The ruling majority—President Ochoa, Vice President Gary Mendez, and Directors Moreno and Garza—apparently realized that omitting the reports reflected poorly on them and reinstated the monthly reports in January 2025. 

But they did so in a way that will raise more questions about Central Basin’s cash balance and financial management.

In the January 2025 meeting, the board approved the July–December 2024 financial reports in one motion. Once those reports were approved, the monthly report miraculously reappeared on agendas.

The Treasurer’s Report from the January 2025 meeting showing the approval of six months of cash reports in one motion. The report only contained December 2024 cash balance. Garza and Ochoa were on the Finance Committee at the time and approved all agenda documents.

Those new reports confirmed what Los Cerritos Community News had already documented: another sharp cash decline on top of the initial $3 million drop reported in November 2024. 

As of May 2025, the latest cash report included in Central Basin’s August board meeting agenda, the agency’s cash balance had plumetted to $9.5 million—a staggering $5 million loss since the illegal firing of Dr. Rojas in February 2024, when the balance was $14.2 million.
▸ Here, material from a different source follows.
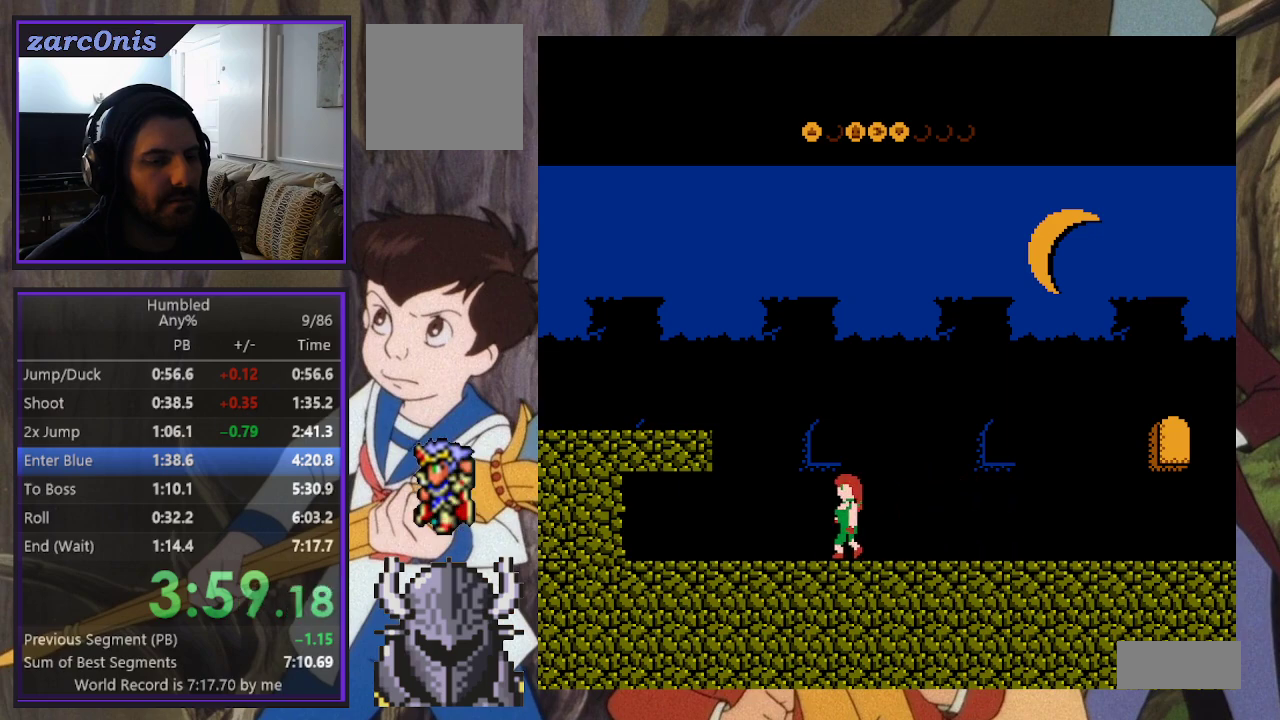
{"buttons": ["B", "DPAD_UP", "DPAD_LEFT"], "events": [[117, "B", "down"], [283, "B", "up"], [350, "B", "down"]]}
In an internal memo, Interim General Manager Elaine Jeng, who often maliciously defames Dr. Rojas in internal memos obtained by LCCN,  blaming him for all of Central Basin’s problems,  tried to explain the situation, writing, “The balance in the US Bank operating account can swing from a few hundred thousand dollars to over $3 million, depending on the timing of receipts from purveyors and payments made by the District to Metropolitan Water of Southern California for potable water purchases.”

But in previous years, the cash report that was reviewed monthly until they fired Dr. Rojas, never showed the “swing” Jeng referred to.

The agency’s own cash and investment reports, along with bank statements, make it plain: this board and its management are tearing through reserves at a breakneck pace.

In August 2020, when Dr. Rojas was hired:

  • The cash balance was $7.4 million
  • In August 2021 the cash balance was $13.5 million
  • In August 2022 it was $14.4 million
  • In August 2023 it was $17.4 million.

When Dr. Rojas was illegally placed on leave in February 2024 the cash was at $14.2 million because more debt was paid down.

Now the cash is $9.5 million.

When contacted by LCCN, Central Basin Director Art Chacon did not mince words, “They are hiring employees and not telling anyone or advertising the positions as dictated by the law. Some, I hear, are getting paid over $200,000. Then the ruling board hires MV Cheng for $25,000, they just increased her contract to $500,000. Our attorney fees are well over $700,000, and for what? When I was president and Dr. Rojas was in charge we had consistent profits and raised our reserves. Now we are bleeding cash and burning through those reserves. We have been asking for reports but no one gives them to us as minority board members. Where is the district attorney in all this, they need to investigate.”